Uncertainity in determining the outcome of any process, termed as experiment, motivates us to analyse the experiment quantitatively by repeating the experiment over and over again to gather the list of all possible outcomes and determine numbers, called probabilities, for one outcome or a set of outcomes that tells us the chance, if the experiment was repeated in a similar setting, of that thing to appear again.

Vocabulary

Let us break the above example down and build a common vocabulary to work with,

We call a single performance of an experiment a trial and each possible result an outcome. Comparing with the above example every date is a trial, no punn intended and all the delays in arrival “KJ was 10mins late, Astra 30, Skye 15 ……..” each one of these are outcomes.

The set ${10,30,15,20,60}$ is then called the sample space of the experiment. Thus, the sample space $S$ of the experiment is then the set of all possible outcomes of an individual trial.

Most often, one is not interested in individual outcomes but in whether an outcome fits a certain description, say your date being late more than 25mins ${25,30,60}$; or more mathematically, belongs to a given subset A of the sample space S; Any event $A$ is a subset of the sample space $S$. $A \subseteq S$

Axioms and Theorems

1. More quantitatively, if an experiment has a total of $n_S$ outcomes in the sample space S, and $n_A$ of these outcomes correspond to the event $A$, then the probability that event $A$ will occur is $$P(A) = {n_A \over n_S}$$$0 \leq P(A) \leq 1$, for any event $A$ in $S$. $P(S)=1$
2. If A and B are two events in S then,$$ P(A\cup B) = P(A) + P(B) - P(A \cap B)$$ if $A$ and $B$ are mutually exclusive, $A \cap B = \phi \implies P(A\cup B) = P(A) + P(B)$.

In the general case, When the probabilities are combined to calculate the probability for the union of the $n$ general events, the result, which may be proved by induction upon $n$, is $$P\left(\bigcup_i^nA_i \right) = \sum_i^nP(A_i) - \sum_{i,j}P(A_i \cap A_j) + \sum_{i,j,k} P(A_i\cap A_j\cap A_k) -\dots+(-1)^{n+1}P\left(\bigcap_i A_i\right)$$

3. Complement Law: We define complement $\bar{A}$ of an event $A$ in $S$, st $\bar{A} \cup A = S$ and $\bar{A}\cap A = \phi$ $$P(A) = 1 - P(\bar{A})$$
4. $P(A \cap B)$ where $A$ (say) is the union of a set of $n$ mutually exclusive events $A_i$,$$\begin{aligned}A \cap B &= \bigcup_{i} A_i \cap B \\P(A \cap B) &=\sum_{i} P(A_i \cap B)\end{aligned}$$
   In the case where $A_i$ exhaust all possible outcomes, $A = S$

$$P(B) = \sum_{i} P(A_i \cap B)$$

Conditional Probability

Conditional probability answers the question

“What is the probability of occurence of an event A given that some other event B has occured?”

$$\begin{aligned}P(A \cap B) &= P(A)P(B|A) \\ &= P(B)P(A|B) \\[0.5cm]P(A|B) &= {P(A\cap B)\over P(B)} \\ P(B|A) &= {P(A\cap B)\over P(A)}\end{aligned}$$

In terms of Venn diagrams, we may think of $P(B|A)$ as the probability of $B$ in the reduced sample space defined by $A$; Introducing the condition of A occuring collapses the sample space to $A$, we then look for outcomes within $A$ that also belong to $B$ (that is $A \cap B$).
Thus, if two events $A$ and $B$ are mutually exclusive then $$P(A|B)= 0 = P(B|A)$$
Also, if the occurence of one event, say A, does not affect the probability of occurence of the other, B, then the events are called independent events,
$$P(B/A) = P(B) \implies P(A\cap B) = P(A)P(B)$$

Summary

Let us summarise this discussion with the example that we started with.

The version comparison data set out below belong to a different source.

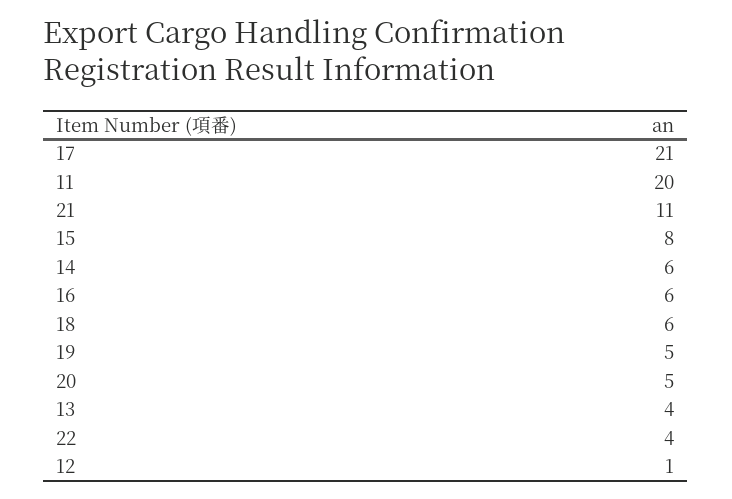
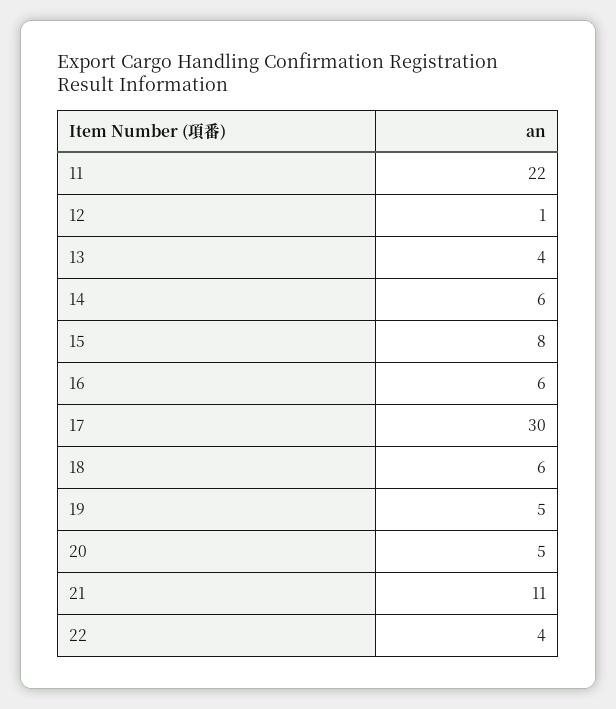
  {
-   "17": 21,
+   "17": 30,
-   "11": 20,
+   "11": 22,
    "21": 11,
    "15": 8,
    "14": 6,
    "16": 6,
    "18": 6,
    "19": 5,
    "20": 5,
    "13": 4,
    "22": 4,
    "12": 1
  }

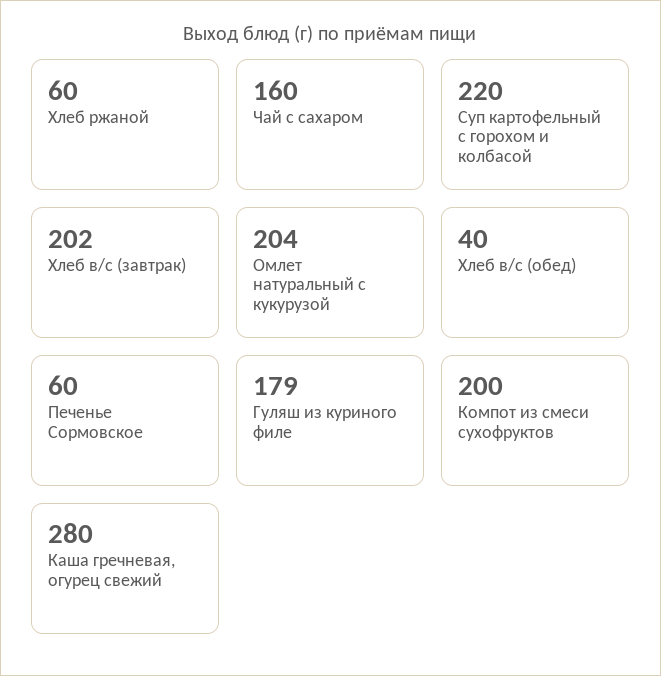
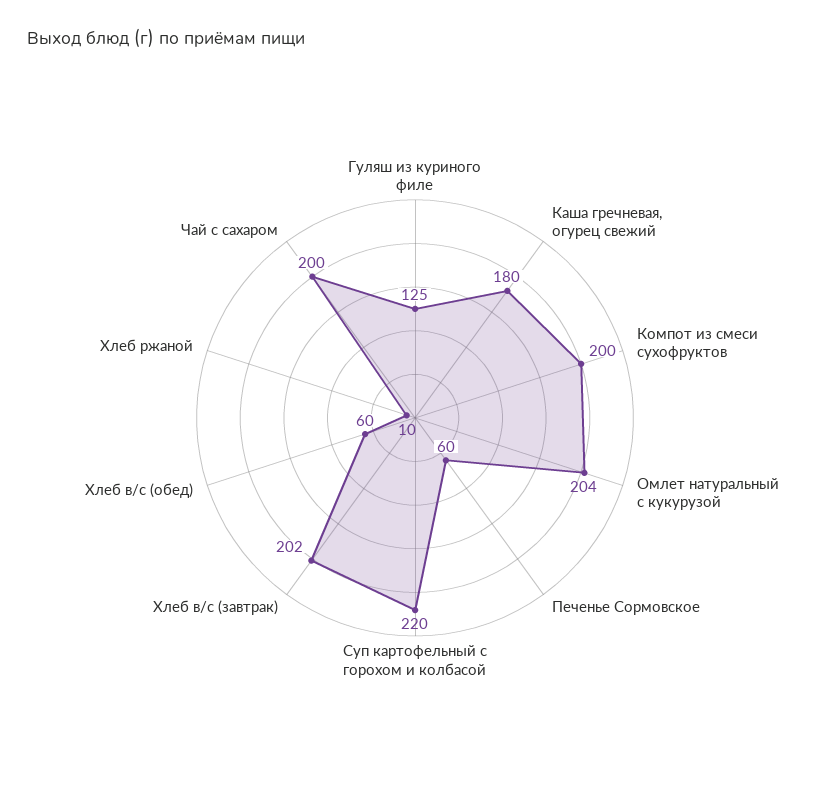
  {
-   "Хлеб ржаной": 60,
+   "Хлеб ржаной": 10,
-   "Чай с сахаром": 160,
+   "Чай с сахаром": 200,
    "Суп картофельный с горохом и колбасой": 220,
    "Хлеб в/с (завтрак)": 202,
    "Омлет натуральный с кукурузой": 204,
-   "Хлеб в/с (обед)": 40,
+   "Хлеб в/с (обед)": 60,
    "Печенье Сормовское": 60,
-   "Гуляш из куриного филе": 179,
+   "Гуляш из куриного филе": 125,
    "Компот из смеси сухофруктов": 200,
-   "Каша гречневая, огурец свежий": 280
+   "Каша гречневая, огурец свежий": 180
  }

Let $E$ be the event that $\text{You leave alone}$ , we calculated $P(E) = 1/2$, the probability of you leaving alone, BUT we forgot to take into account one essential piece of information that should affect this probability,

“You unsurprisingly look at the wrist watch, it is 17mins past 6pm”

Your date is already 17mins late, so your sample space {10,30,15,20,60} has to be updated to {30,20,60}, therefore what we actually calculate is $P(E|A) = 1/3$, where A is the event that the date arrives after 17mins. Mathematically, this is stated as,

$$\begin{aligned} P(E|A) &= P(\text{He will leave alone given that the date arrives after 17mins})\\[0.5cm] &= {P(\text{He leaves alone and the date is 17mins late}) \over P(\text{The date arrives after 17mins })} = \frac{1/5}{3/5} = \frac{1}{3}\end{aligned}$$

For diving into details of probability theory, I recommend “A First Course in Probability by Sheldon Ross”.